Casualty Of The Surge

Team Infidel

Forum Spin Doctor
Washington Post
October 24, 2008
Pg. 19

By Michael Gerson
The dramatic success of the surge in Iraq is not a central issue in the current presidential race. It did, however, set its shape -- and may help determine its outcome in an unexpected way.
John McCain won the nomination of his party, in large part, as a vindicated prophet. After visiting Iraq in the summer of 2003, he argued on "Meet the Press" that "the men and women in the military are doing a superb job. . . . The problem is that they don't have enough resources. There's not enough of them, and we are in a very serious situation, in my view, a race against time." McCain added, "Time is not on our side. People in 125-degree heat with no electricity and no fuel are going to become angry in a big hurry. The sophistication of the attacks on U.S. and allied troops have increased. And what we do in the next several months will determine whether we're in a very difficult situation or not."
McCain staked his presidential prospects on a major change in Iraq policy: more troops implementing the Petraeus counterinsurgency strategy (an approach eventually, though too slowly, adopted by the Bush administration). In his biting new Commentary magazine essay, "Liberals and the Surge," Peter Wehner recounts the elite reaction to this shift. It was variously dismissed as "genuinely bizarre," a "fantasy-based escalation," a "pipe dream" and "completely detached from reality" because the United States had "already lost."
But after early challenges, the positive results have become undeniable, as violence in Iraq has plummeted, normality has returned to markets, and neighbors and political accommodations have moved forward. McCain, it turns out, was tragically and gloriously right -- as right as Winston Churchill during his wilderness years. And McCain's come-from-behind nomination victory would have been inconceivable without this prophetic achievement.
This raises the question: If McCain benefited politically from being correct about the surge, why has Barack Obama not been punished for opposing it?
It was, after all, the single most important decision Obama has made as a public official.

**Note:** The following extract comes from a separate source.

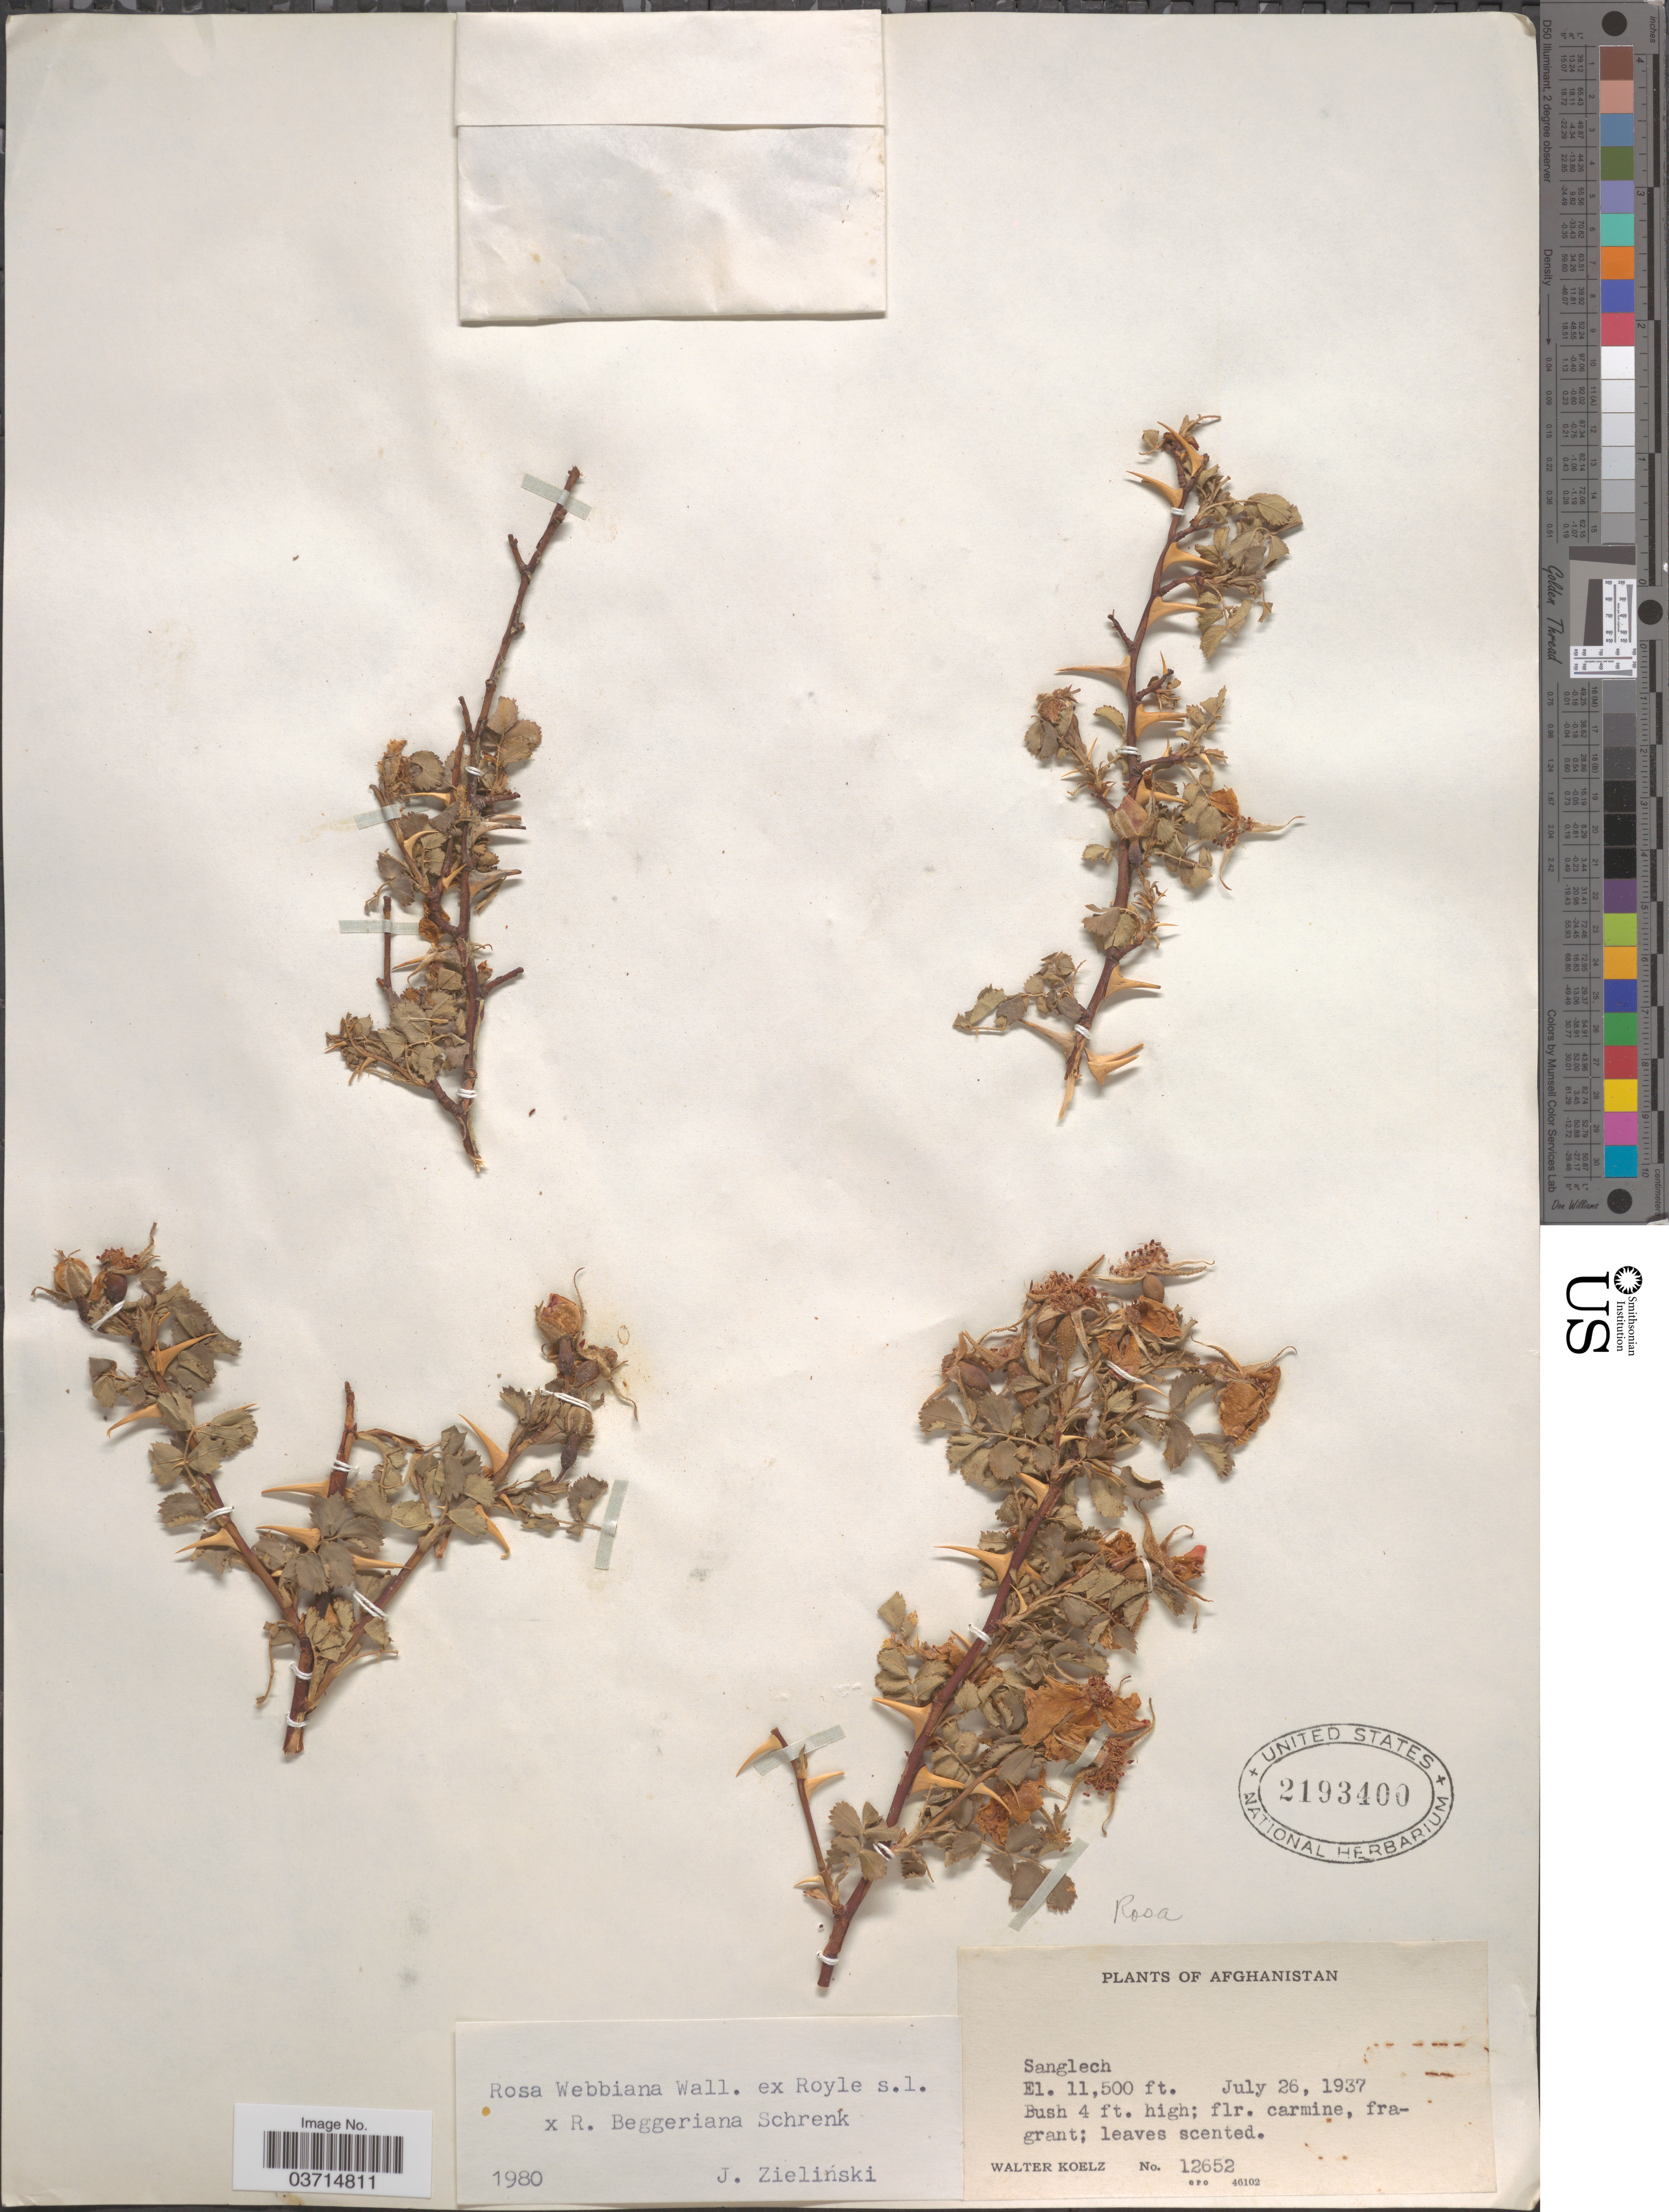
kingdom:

His judgment? "I am not persuaded that 20,000 additional troops in Iraq is going to solve the sectarian violence there. In fact, I think it will do the reverse." This initial reluctance is perhaps understandable; many shared it. But Obama persisted in his skepticism after the results became evident. Even in July of this year, he argued, "the same factors that led me to oppose the surge still hold true."
Sometimes pessimism can also be fantasy-based. Sometimes dreams of defeat can also be pipe dreams.
This is more than a typical political "gotcha." Obama supported measures to block the surge, either by denying funding or by imposing constraints that would have hobbled its implementation. And the results that would have flowed from a congressionally mandated failure in Iraq do not require much prophetic ability to imagine. A genocidal civil war between Sunnis and Shiites. The dominance of Iran within Iraq. The collapse of American credibility in the region. The choice of Sunni powers to either make their deal with Iran or seek nuclear weapons themselves. The gleeful celebration of al-Qaeda. The impossibility of pursuing our goals in Afghanistan and Pakistan, since our allies would justly doubt our will.
Yet little discredit has attached to Obama for these likely outcomes, for several reasons. Many regard Obama's judgment in opposing the Iraq war initially as sufficiently sound to cover later lapses. Obama's steady manner in the current economic crisis undermines charges of recklessness -- though his Iraq views have sometimes been reckless.
But the main reason Obama has escaped the political consequences of his poor judgment on the surge has been the success of the surge itself, which has taken the issue almost entirely off the table. In early December 2006, 44 percent of Americans said that Iraq was the most important problem faced by the president and Congress. This week, 7 percent said Iraq was the most important issue in their choice for president. A relatively peaceful Iraq is not an issue -- even for a candidate who might have thrust it into genocide.
So Obama is left with a pleasing paradox: The successes of a strategy he opposed may have paved his way to the presidency.
And McCain is left with a poignant comfort. He once said he would rather lose an election than lose a war. He may lose an election, in part, because he helped win a war.